• The task
Pictures aside, restate the records below exactly as written.

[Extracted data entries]
'''

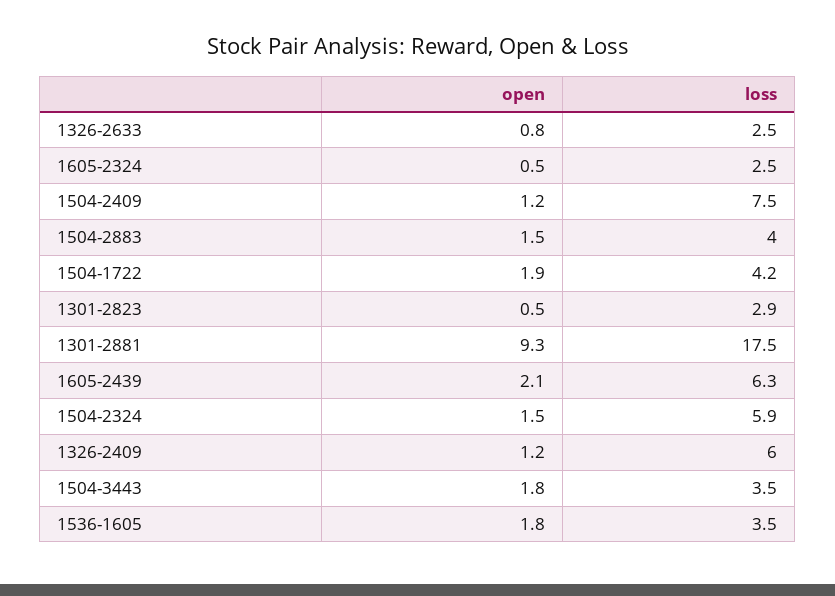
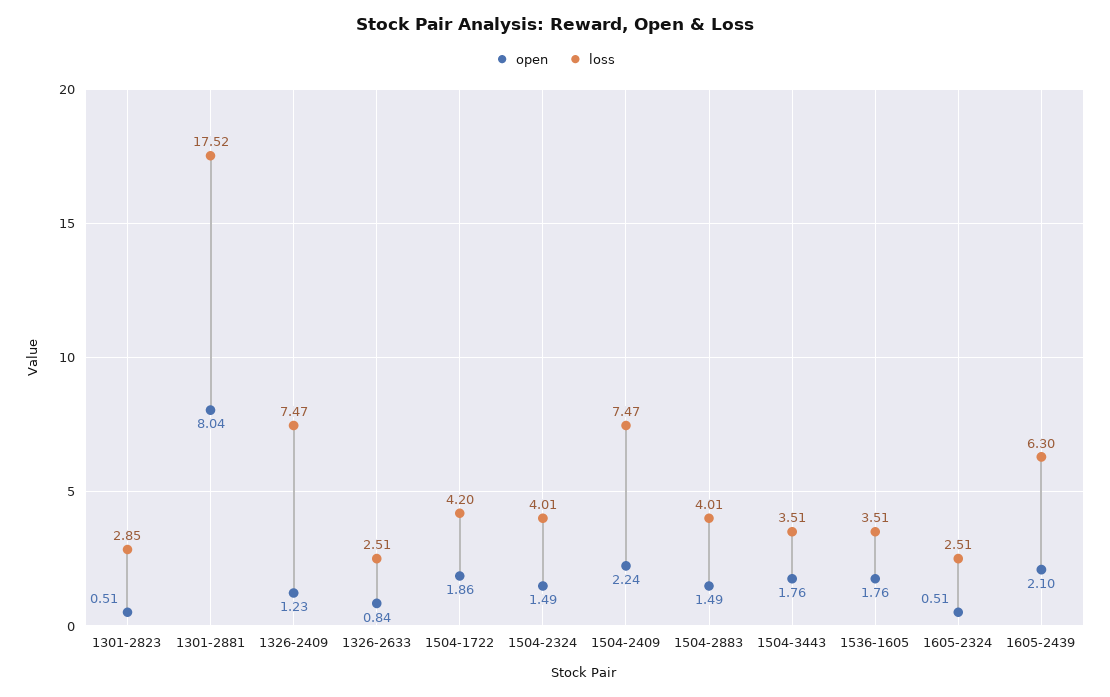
  {
    "open": {
      "1326-2633": 0.84,
      "1605-2324": 0.51,
-     "1504-2409": 1.2,
+     "1504-2409": 2.24,
      "1504-2883": 1.49,
      "1504-1722": 1.86,
      "1301-2823": 0.51,
-     "1301-2881": 9.3,
+     "1301-2881": 8.04,
      "1605-2439": 2.1,
      "1504-2324": 1.49,
      "1326-2409": 1.23,
      "1504-3443": 1.76,
      "1536-1605": 1.76
    },
    "loss": {
      "1326-2633": 2.51,
      "1605-2324": 2.51,
      "1504-2409": 7.47,
      "1504-2883": 4.01,
      "1504-1722": 4.2,
      "1301-2823": 2.85,
      "1301-2881": 17.52,
      "1605-2439": 6.3,
-     "1504-2324": 5.9,
+     "1504-2324": 4.01,
-     "1326-2409": 6,
+     "1326-2409": 7.47,
      "1504-3443": 3.51,
      "1536-1605": 3.51
    }
  }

'''

• Solution for this exercise
  {
    "open": {
      "1326-2633": 0.84,
      "1605-2324": 0.51,
-     "1504-2409": 1.2,
+     "1504-2409": 2.24,
      "1504-2883": 1.49,
      "1504-1722": 1.86,
      "1301-2823": 0.51,
-     "1301-2881": 9.3,
+     "1301-2881": 8.04,
      "1605-2439": 2.1,
      "1504-2324": 1.49,
      "1326-2409": 1.23,
      "1504-3443": 1.76,
      "1536-1605": 1.76
    },
    "loss": {
      "1326-2633": 2.51,
      "1605-2324": 2.51,
      "1504-2409": 7.47,
      "1504-2883": 4.01,
      "1504-1722": 4.2,
      "1301-2823": 2.85,
      "1301-2881": 17.52,
      "1605-2439": 6.3,
-     "1504-2324": 5.9,
+     "1504-2324": 4.01,
-     "1326-2409": 6,
+     "1326-2409": 7.47,
      "1504-3443": 3.51,
      "1536-1605": 3.51
    }
  }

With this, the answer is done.